Hep denir ya, trafik canavarı trafik canavarı diye. İşte o trafiği canavarlaştıran kimler; biraz önce yukarıda saydığım insan güruhu. Yollarda nasıl araba kullanıyorlarsa, kaldırımlarda yürümeleri de aynen böyledir. Aynen trafikte araba kullandığın gibi, kendinden çok karşıdan gelene dikkat edeceksin. Şimdi ne yapacak, nasıl kendimi hatasız kurtarabilirim diye.

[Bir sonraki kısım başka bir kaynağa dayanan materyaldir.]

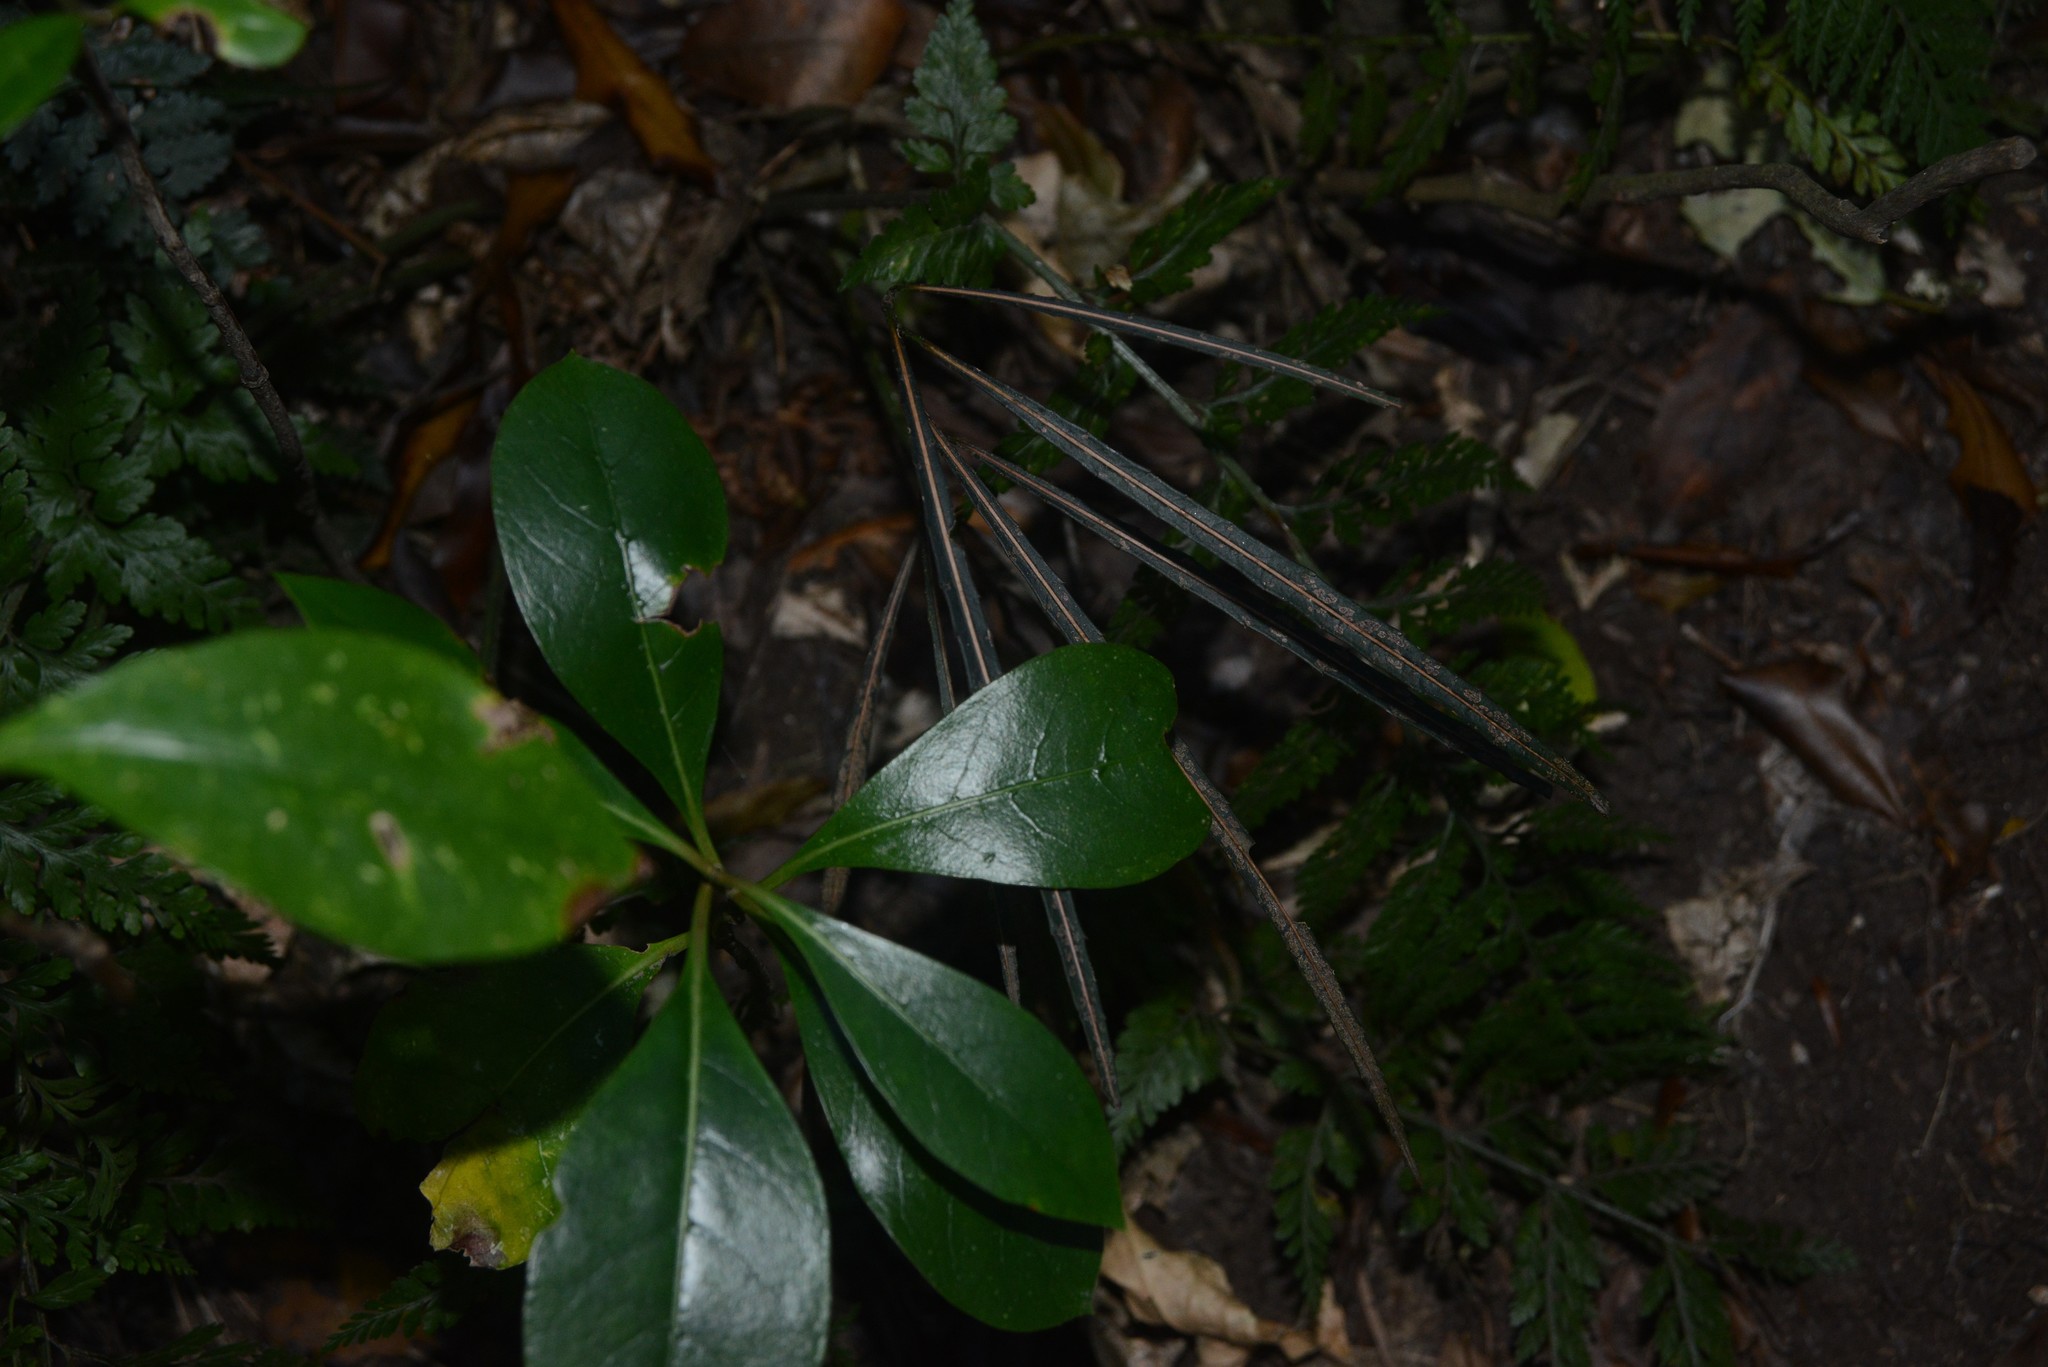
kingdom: Plantae
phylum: Tracheophyta
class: Magnoliopsida
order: Apiales
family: Araliaceae
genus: Pseudopanax
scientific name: Pseudopanax crassifolius
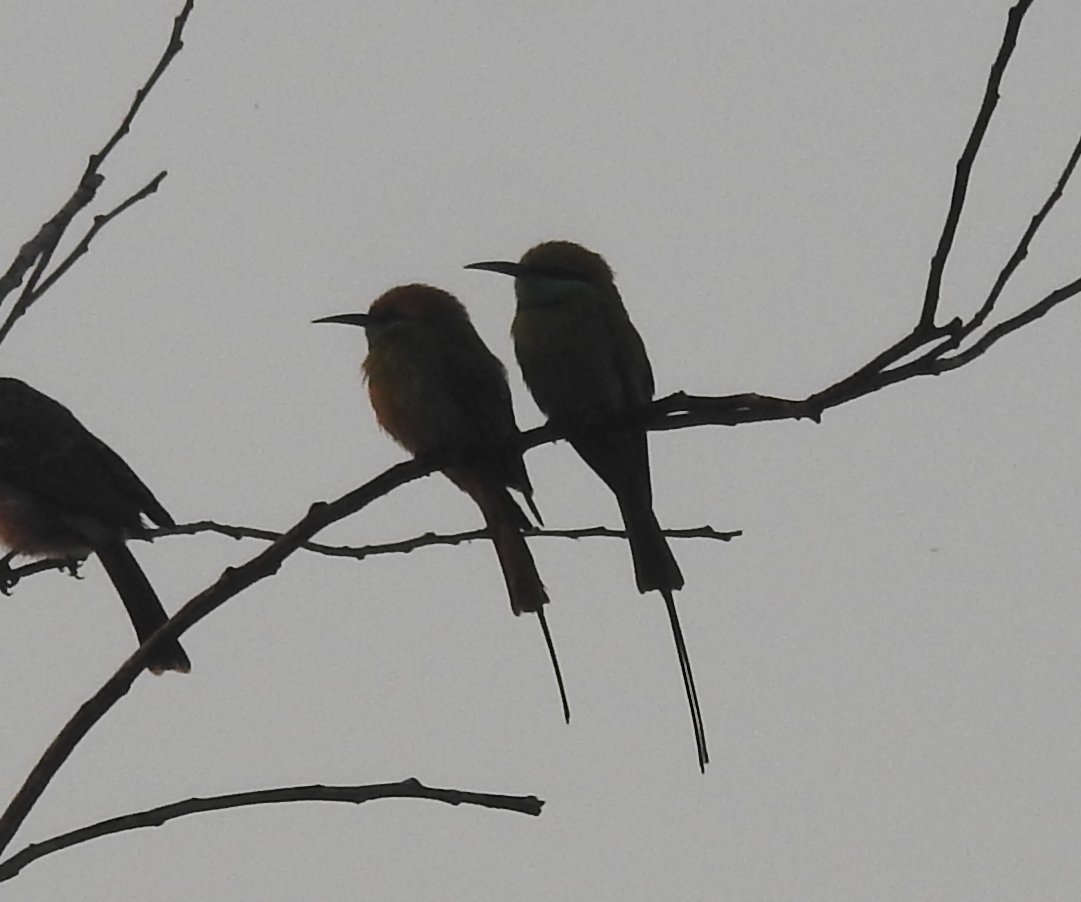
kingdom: Animalia
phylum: Chordata
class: Aves
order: Coraciiformes
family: Meropidae
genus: Merops
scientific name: Merops orientalis
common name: Green bee-eater
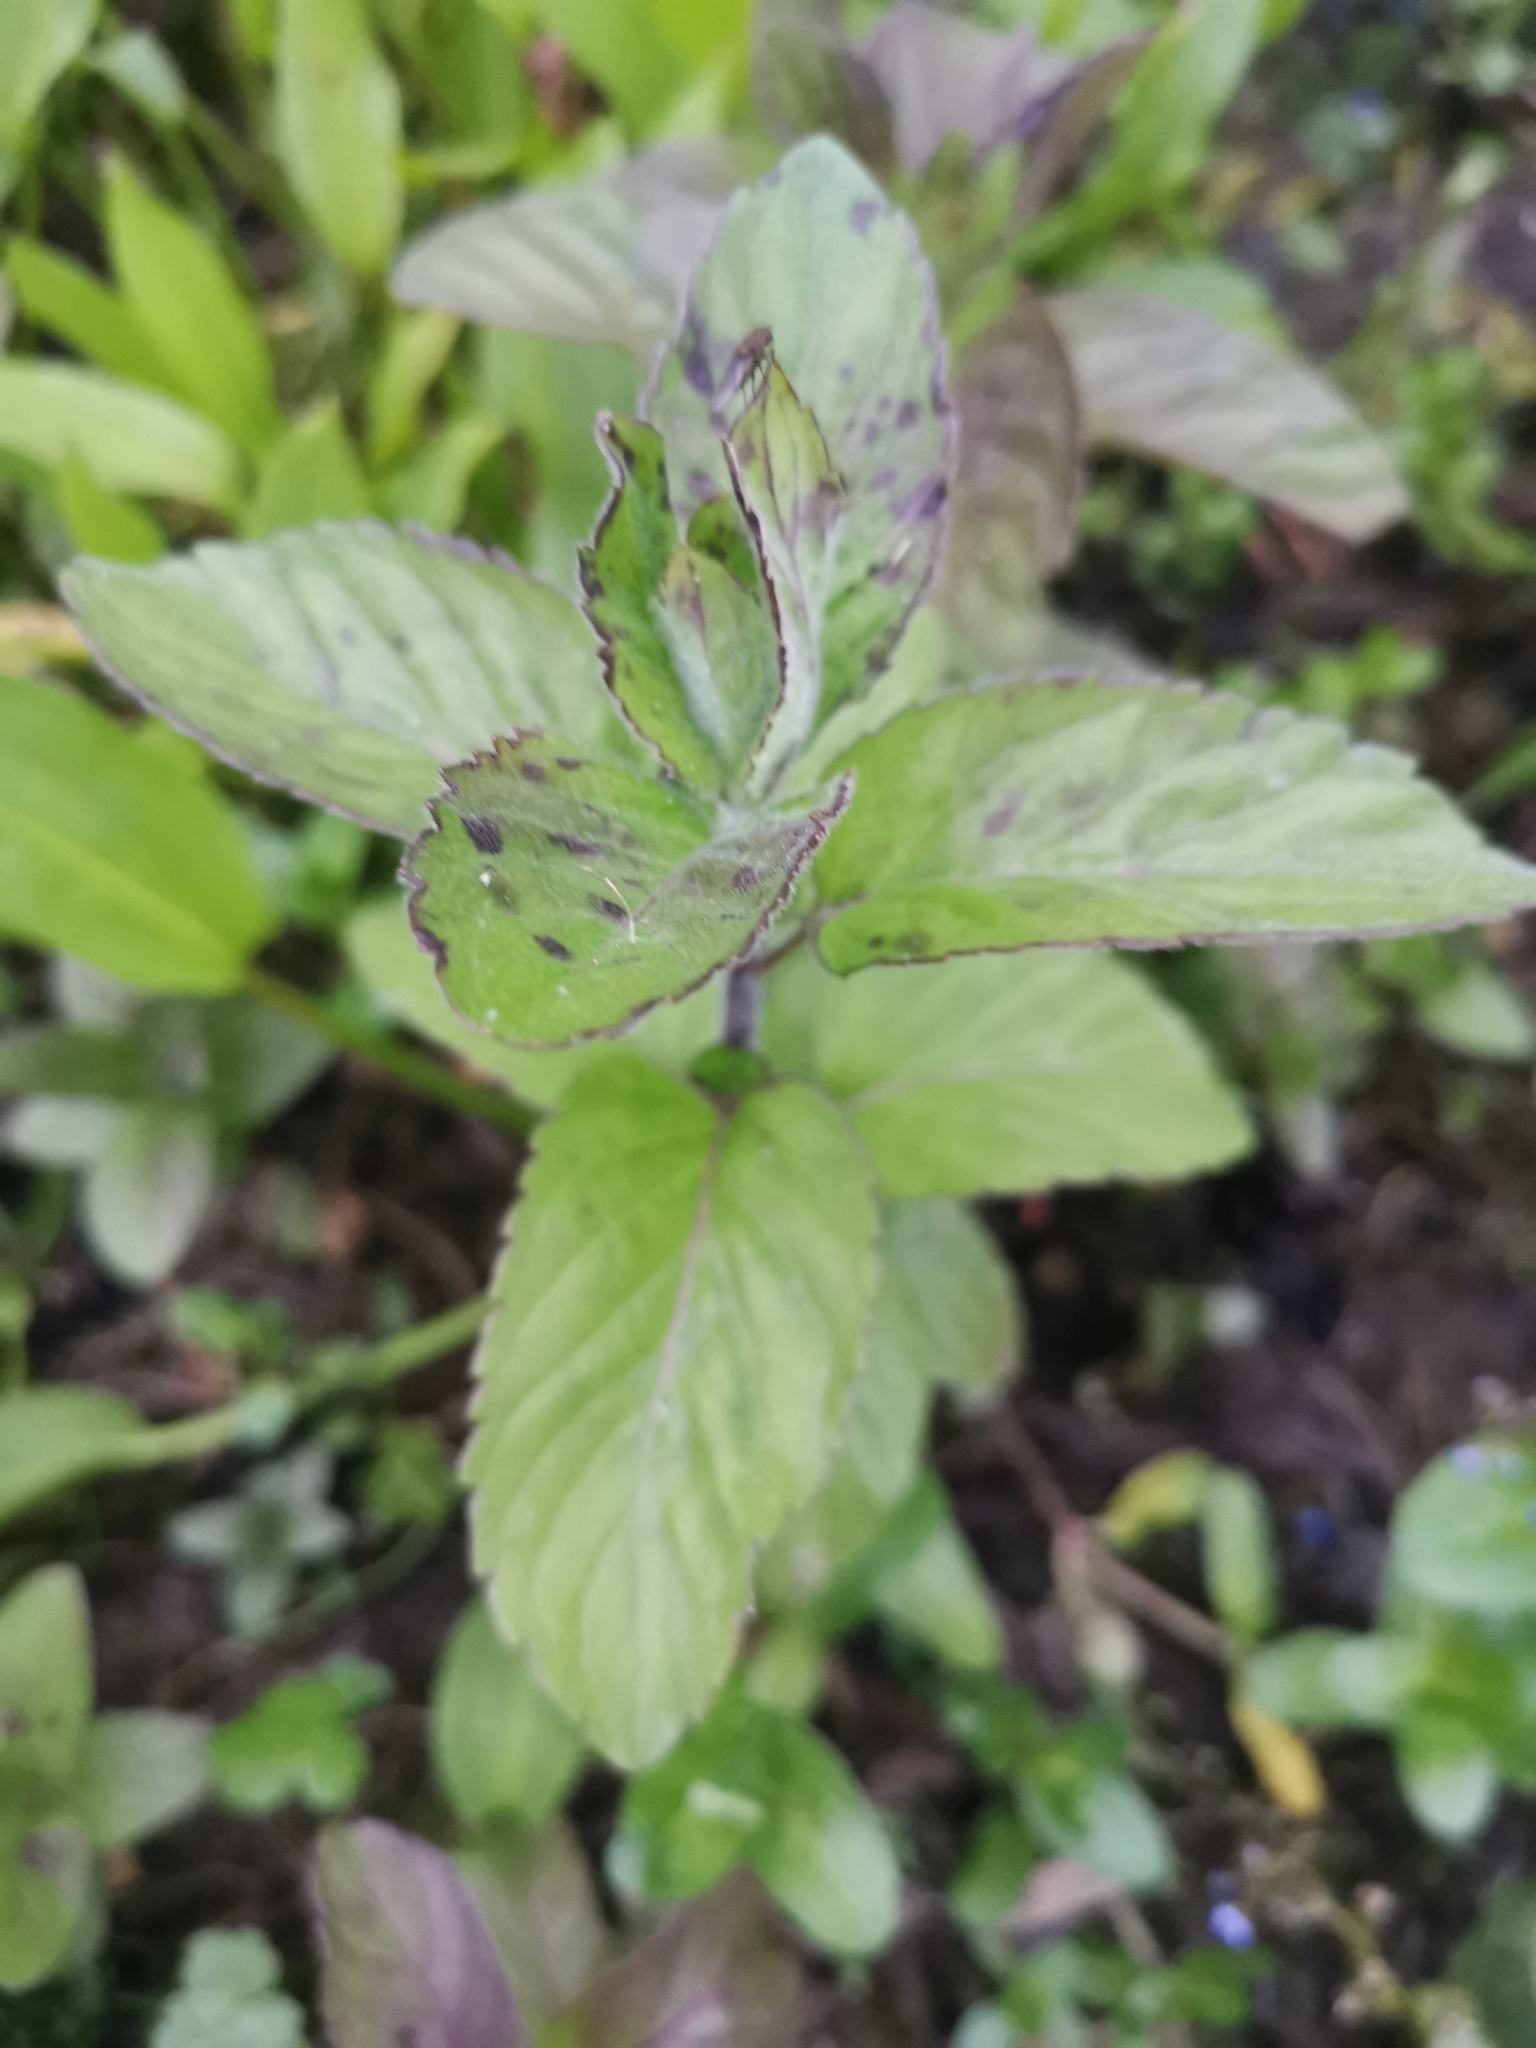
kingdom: Plantae
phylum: Tracheophyta
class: Magnoliopsida
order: Lamiales
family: Lamiaceae
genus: Mentha
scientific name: Mentha aquatica
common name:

Geçen gün, Balçova’ya gitmiştim. İzmirliler bilir, orada şifalı su kaynakları ve kaplıca tesisleri vardır. Buraya da Norveç’ten birçok turist tedavi amacıyla gelir. Yine kaldırımda ablamla beraber yürüyordum. Kaldırımda bizden başka Norveçli bir turist çift vardı. Karşıdan geliyorlardı. Hafiften gülümsediler ve adam karısının arkasında kaldı, bile isteye. Beni gördü de korktu falan değil canım)) Adam iki kişilik kaldırıma dört kişinin sığmayacağını bildiğinden yol verdi. Omuz atmadı, üstüme üstüme de yürümedi. İnsanca, olması gerektiği gibi davrandı. Trafik kazalarında niçin dünya sıralamasında öncelikli olduğumuz anlaşılıyor. Daha kaldırımlarda yürümesini, birbirimize saygılı olmasını beceremiyoruz da…. Bir de düşünüyorum ki; şeytan ayrıntıda gizlidir: Acaba biz kaldırımlarda yürümesini öğrendiğimiz zaman mı AB ye gireceğizzzzz.